EXERCISE AIM. Please find all lines containing "owner" in the listing below and copy them.

+ + +

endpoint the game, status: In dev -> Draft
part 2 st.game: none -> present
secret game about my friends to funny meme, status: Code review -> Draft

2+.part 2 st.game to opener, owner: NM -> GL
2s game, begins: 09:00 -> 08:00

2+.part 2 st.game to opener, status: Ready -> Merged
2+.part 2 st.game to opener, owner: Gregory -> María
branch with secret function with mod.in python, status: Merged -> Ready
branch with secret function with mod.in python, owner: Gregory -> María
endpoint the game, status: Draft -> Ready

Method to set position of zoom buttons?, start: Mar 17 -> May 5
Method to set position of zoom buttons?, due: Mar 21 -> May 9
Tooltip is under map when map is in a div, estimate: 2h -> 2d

+ + +

SOLUTION TO THE PROBLEM.
2+.part 2 st.game to opener, owner: NM -> GL
2+.part 2 st.game to opener, owner: Gregory -> María
branch with secret function with mod.in python, owner: Gregory -> María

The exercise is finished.